Live Papua New Guinea national team odds, OFC Nations Cup and World Cup qualifying markets tracked across the platforms covered by Prediction Genius.
Papua New Guinea, nicknamed the Kapuls, are one of Oceania's mid-tier national sides and a recurring entry in OFC soccer prediction markets. Run by the Papua New Guinea Football Association and competing inside the small OFC confederation, the team trades mostly on tournament and qualifying outcomes rather than deep championship futures. As of June 14, 2026 they sit 168th in the FIFA world ranking, and the durable driver of their price is the structure of OFC itself, a region where New Zealand sets the ceiling and a cluster of island nations fight for second. The live board above carries the exact current prices; the analysis below explains what those numbers mean and why they move.
Prediction markets treat Papua New Guinea as a longshot in any competition that includes New Zealand, the structural favorite across Oceania soccer. The board slots the Kapuls in the chasing pack, the group of OFC nations such as New Caledonia, Solomon Islands, Fiji, and Tahiti that trade as live underdogs rather than contenders. Their best historical result, runner-up at the 2016 OFC Nations Cup on home soil, anchors the case that Papua New Guinea belongs in that second tier and can reach a final under the right draw. Markets price tournament reach (advancing from a group, making a semifinal) more generously than outright title odds, and that gap is the durable read traders work with. For the exact current number, see the live odds shown above.
The OFC field is small and lopsided. New Zealand has won the regional championship repeatedly, and the practical question in most markets is who finishes best among everyone else. Papua New Guinea sits in that middle bracket, competitive against the island nations but a clear step below the favorite. The race is priced on roster availability and draw structure as much as on form, because OFC sides rarely play, so a single qualifying window can swing a price hard. Through the 2026 cycle, as of June 14, 2026, Papua New Guinea ranks 168th in the FIFA table, a level consistent with a side that can beat the weaker OFC members but struggles to close the gap on New Zealand.
Volume on Papua New Guinea markets is event-driven, not constant. The Kapuls draw trading interest when OFC Nations Cup windows or World Cup qualifying matches arrive, then go quiet between camps. The durable swing factors are squad call-ups (OFC teams lean heavily on a handful of overseas-based players), the host venue, and the draw, since a soft group lifts their advancement price quickly. Forward catalysts are the qualifying and OFC Nations Cup fixtures scheduled across the 2026 calendar. Reference the live board above for where the price sits today rather than any single match result.
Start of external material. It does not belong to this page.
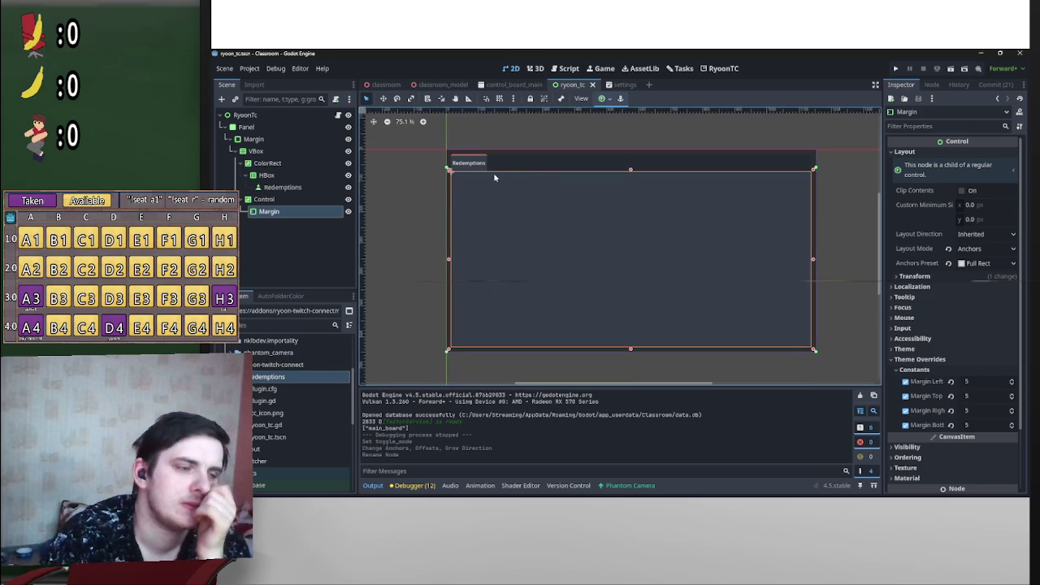
pyautogui.click(436, 198)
Papua New Guinea have entered the OFC Nations Cup five times since their debut in 1980, with a peak of runner-up in 2016, when they hosted the tournament in Port Moresby and lost the final to New Zealand on penalties after a 0-0 draw. That run remains the durable reference point for how high the ceiling sits. The Kapuls have never reached a FIFA World Cup, and their highest FIFA ranking was 153rd in 2017. This history is why markets weight Papua New Guinea as a credible second-tier OFC side rather than a regional favorite, and why their prices rise sharpest when New Zealand is absent from a bracket.
Papua New Guinea trade as longshots in any OFC competition that includes New Zealand, slotting in the chasing pack rather than the favorite tier. As of June 14, 2026 the team ranks 168th in the FIFA world ranking. Check the live board above for exact current contract prices across platforms.
Papua New Guinea markets are thin and event-driven, so books on national-team contracts vary by platform and by tournament window. One platform may carry deeper liquidity during an OFC Nations Cup, another tighter spreads on qualifying. The live board above shows the current cross-platform picture.
Coverage centers on OFC Nations Cup outcomes and FIFA World Cup qualifying markets, including group advancement, tournament reach, and match results when fixtures are live. Outright title futures appear during regional tournaments. Player-level markets are rare for OFC sides.
Papua New Guinea finished runner-up at the 2016 OFC Nations Cup, which they hosted in Port Moresby, losing the final to New Zealand on penalties after a 0-0 draw. It remains their best result. They have never qualified for a FIFA World Cup.
The dominant durable driver is the structure of OFC, where New Zealand is the standing favorite and Papua New Guinea competes for the next tier. Squad call-ups and the tournament draw move prices most, since OFC sides play infrequently and lean on a small overseas-based core.